Я и моя семья материально хорошо обеспечены и обладаем всеми средствами для предоставления моим родным всего необходимого со дня их приезда к нам».
— Впечатляет, — бормочет Челышев. Он расчувствовался. Еще бы!.. Чужая женщина, выдав себя за родню, не прочь позаботиться о старике. Он-то своим — Климу и Леокадии — ни разу не написал, и в Европе боялся с ними столкнуться… А эта Ребекка зовет к себе и предлагает помощь.
— Хорошая, видно, женщина, — говорит Челышев. — Неужели сядете ей на шею?
— Да это, Пашет, форма такая. Видишь, даже шрифт типографский… — зять краснеет.
— А я думал: всерьез…
Теперь старику стыдно, что на мгновенье поверил, будто он кому-то нужен.
— Поедем, папа! Где наша ни пропадала! — сквозь слезы улыбается Машенька. — Посмотрим, как люди живут. Ведь ничего не видели…
«Когда она успела захмелеть? Глупая… — хочет он образумить дочку. — Бежать, да еще в Израиль! А там Гришка тебя бросит ради этой Ленусь или Ленки».
— Девочка, ну что ты в Израиле потеряла, — бормочет старик, ощущая загрудинное жжение.
— Вы что, дед, их развести хотите? — настораживается внучка.
— Да мы, папа, не в Израиль! Неужели не понял? Мы — к Надьке… Пусть только попробует нам не помочь!

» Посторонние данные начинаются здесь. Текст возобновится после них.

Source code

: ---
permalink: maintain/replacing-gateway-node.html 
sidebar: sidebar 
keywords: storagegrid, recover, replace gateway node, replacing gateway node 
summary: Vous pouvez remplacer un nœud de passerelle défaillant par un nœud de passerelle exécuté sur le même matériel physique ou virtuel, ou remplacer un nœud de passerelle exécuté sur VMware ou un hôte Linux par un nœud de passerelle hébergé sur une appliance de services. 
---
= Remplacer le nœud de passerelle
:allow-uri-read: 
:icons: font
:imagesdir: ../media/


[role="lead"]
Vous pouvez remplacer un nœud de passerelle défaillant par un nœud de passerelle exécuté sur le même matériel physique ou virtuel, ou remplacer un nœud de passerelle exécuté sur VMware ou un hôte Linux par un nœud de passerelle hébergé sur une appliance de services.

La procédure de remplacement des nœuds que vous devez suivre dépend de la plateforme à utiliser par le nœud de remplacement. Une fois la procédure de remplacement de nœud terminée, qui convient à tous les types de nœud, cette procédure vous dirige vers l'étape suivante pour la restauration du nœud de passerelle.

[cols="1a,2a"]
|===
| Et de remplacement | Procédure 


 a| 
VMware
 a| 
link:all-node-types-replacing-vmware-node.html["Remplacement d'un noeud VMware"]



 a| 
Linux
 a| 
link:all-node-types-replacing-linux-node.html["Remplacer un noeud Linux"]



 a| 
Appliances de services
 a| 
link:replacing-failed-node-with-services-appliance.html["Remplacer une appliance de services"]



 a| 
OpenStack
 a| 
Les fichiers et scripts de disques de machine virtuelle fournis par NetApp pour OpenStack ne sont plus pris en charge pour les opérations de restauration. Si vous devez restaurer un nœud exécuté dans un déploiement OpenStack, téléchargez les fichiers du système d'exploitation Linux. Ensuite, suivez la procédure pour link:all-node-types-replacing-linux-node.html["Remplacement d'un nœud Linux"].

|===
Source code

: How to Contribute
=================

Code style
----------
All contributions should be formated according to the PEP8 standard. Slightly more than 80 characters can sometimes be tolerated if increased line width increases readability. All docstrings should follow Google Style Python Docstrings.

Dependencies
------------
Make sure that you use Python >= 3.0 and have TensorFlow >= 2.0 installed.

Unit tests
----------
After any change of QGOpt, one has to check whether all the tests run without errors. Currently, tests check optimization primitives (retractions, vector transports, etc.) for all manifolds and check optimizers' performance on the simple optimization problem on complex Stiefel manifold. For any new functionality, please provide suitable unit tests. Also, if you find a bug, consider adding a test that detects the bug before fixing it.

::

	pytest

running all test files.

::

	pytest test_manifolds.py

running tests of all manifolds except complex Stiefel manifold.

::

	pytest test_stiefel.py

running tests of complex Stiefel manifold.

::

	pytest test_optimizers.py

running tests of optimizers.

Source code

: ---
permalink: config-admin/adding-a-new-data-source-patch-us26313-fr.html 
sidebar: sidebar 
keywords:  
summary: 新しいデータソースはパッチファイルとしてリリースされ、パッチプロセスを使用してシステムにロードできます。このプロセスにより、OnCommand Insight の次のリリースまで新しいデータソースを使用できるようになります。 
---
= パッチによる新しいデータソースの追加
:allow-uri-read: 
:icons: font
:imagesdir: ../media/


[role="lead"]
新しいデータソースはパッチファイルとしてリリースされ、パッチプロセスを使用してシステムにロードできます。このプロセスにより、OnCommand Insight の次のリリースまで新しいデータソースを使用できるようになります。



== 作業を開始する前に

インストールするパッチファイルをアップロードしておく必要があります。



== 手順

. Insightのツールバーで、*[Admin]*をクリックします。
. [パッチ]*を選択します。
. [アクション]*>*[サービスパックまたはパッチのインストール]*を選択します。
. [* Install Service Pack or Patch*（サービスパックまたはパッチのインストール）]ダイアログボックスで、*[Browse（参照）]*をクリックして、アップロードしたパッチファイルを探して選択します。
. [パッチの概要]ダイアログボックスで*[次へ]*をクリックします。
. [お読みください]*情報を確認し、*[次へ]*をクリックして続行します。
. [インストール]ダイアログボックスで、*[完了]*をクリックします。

— Час от часу не легче… Ты в своем уме меня к: ней тащить?! И не подумаю… Зачем бумагу испортили? — тычет старик в глянцевитые бланки. — Без меня вас не выпустят, а я не поеду. Зря себя раскрыли. Ведь это — фик-си-ру-ет-ся! — Он отталкивает от себя сколотые листки. — Почему ты такая невезучая? — с горечью смотрит на дочь. — Все у тебя впопыхах. Не спросясь, навлекла на себя новые неприятности. Ведь это — как самодонос.
— У нас есть еще… — мрачнеет зять, и старик, убеждается, что гражданин Израиля Вениамин Шнейдер считает своими родственниками только Токаревых Григория и Светлану, а также Челышеву Марию.
— Тогда в добрый час… — вздыхает Павел Родионович и за весь вечер не произносит ни слова. Новость переполнила старика, накачала обызвествленные сосуды и так раздула череп, что хоть стучи — никакого впечатления.
Приходит железнодорожник. Но Павел Родионович не замечает его и не слушает прожектов дочери, как бы исхитриться, чтобы Виктора прописали в этой квартире.
— Ничего не выйдет, — злорадствует зять. — Мы должны быть вне подозрений. А то придерутся, что жульничаем с жилплощадью.
— Но он — мой брат…
— Это безразлично.
— Я же велела выяснить! — раздражается Мария Павловна.
— А я узнавал насчет этих… — Токарев опасливо перекладывает оба вызова со стола на подоконник подальше от шурина.
— А вы не едете? — пропуская, как всегда, имя-отчество, спрашивает старика викинг.
— П-шш-л… — очнувшись, сипит старик и снова куда-то пропадает.